3

I am writing a palindrome checker in MIPS, and I was trying to make it accent insensitive so that something like "ahà" would be considered a palindrome too. However, it doesn't look so simple as the case insensitive scenario where there is a fixed value between a lowercase and an uppercase letter.

I asked my teacher about it and she said that I could check the entire string and replace any "è" with "e", then check it again to replace any "é" with "e" and so on, but she told me there is a better solution and asked me to think about it. The only thing I have noticed so far is that the accents are in the extended ASCII code, so > 127, but I can't seem to understand what to do. Can someone help me? Even just a hint would be appreciated, thank you in advance.

spiky
  • 31
  • 2
  • 1
    The best is probably to use a look up table. You fill a 256 char lut with the accent equivalence and if read char c is >127, you replace it by lut[c]. The longest is probably to fill the table, but this can be done with a loop to add a default value everywhere (just in case), and then you patch the table entries that have an equivalence that you want to process. – Alain Merigot May 23 '19 at 17:32

1 Answers1

0

You're going to have to hardcode this one with a lookup table like Alain Merigot suggested. How you do this depends on your string encoding scheme (ASCII vs. UTF-8, etc.)

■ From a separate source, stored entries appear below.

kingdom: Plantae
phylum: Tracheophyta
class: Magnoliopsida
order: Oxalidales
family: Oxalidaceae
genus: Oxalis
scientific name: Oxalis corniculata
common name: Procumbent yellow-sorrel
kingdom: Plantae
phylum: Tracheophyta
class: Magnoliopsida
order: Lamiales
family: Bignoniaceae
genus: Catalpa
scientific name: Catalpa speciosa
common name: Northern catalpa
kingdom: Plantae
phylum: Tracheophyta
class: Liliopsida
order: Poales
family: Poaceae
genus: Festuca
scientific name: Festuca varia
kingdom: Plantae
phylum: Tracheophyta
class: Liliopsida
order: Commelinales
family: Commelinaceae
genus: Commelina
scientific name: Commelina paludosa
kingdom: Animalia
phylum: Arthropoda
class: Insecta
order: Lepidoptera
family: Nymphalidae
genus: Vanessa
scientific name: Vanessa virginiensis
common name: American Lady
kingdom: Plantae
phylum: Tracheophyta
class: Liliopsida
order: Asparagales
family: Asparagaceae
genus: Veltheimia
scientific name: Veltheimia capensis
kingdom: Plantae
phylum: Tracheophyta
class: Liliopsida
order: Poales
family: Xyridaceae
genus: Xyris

For ASCII, I whipped this up and it should work:

.data

ascii_strip_accent_table:
# index: U+nnnn offset, minus 128
.space 0x40 ;table doesn't really start until U+00C0
.ascii "AAAAA"
.byte 0xC6
.ascii "C"
.ascii "EEEE"
.ascii "IIII"
.ascii "D"
.ascii "N"
.ascii "OOOOO" ;these are capital Os, not zeroes
.byte 0xD7
.ascii "O"  ;this is a capital O, not a zero
.ascii "UUUU"
.ascii "Y"
.byte 0xDE,0xDF
.ascii "aaaaa"
.byte 0xE6
.ascii "c"
.ascii "eeee"
.ascii "iiii"
.ascii "d"
.ascii "n"
.ascii "ooooo"
.byte 0xF7
.ascii "o"  
.ascii "uuuu"
.ascii "y"
.byte 0xFE
.ascii "y"

MyString:
.asciiz "Pokémon"
.text

la $a0,ascii_strip_accent_table
la $a1,MyString
li $t2,128

loop:
lbu $t0,($a1)             # read from string
beqz $t0,done           
bltu $t0,$t2,continue     # if char < 128, skip
   subu $t0,$t0,$t2       # subtract 128 to get array index
   move $a2,$a0           # backup table base
   addu $a2,$a2,$t0       # add array index to table base 
   lbu $t0,($a2)          # load from table
   sb $t0,($a1)           # store in string
continue:
addiu $a0,$a0,1
j loop

done:
li $v0,10
syscall

EDIT: Now if you're like me and you can't stand unnecessary padding, you can actually remove that .space 40 at the beginning if you la $a0,ascii_strip_accent_table-64 instead. Whether you're willing to take that risk, is up to you.

puppydrum64
  • 1,598
  • 2
  • 15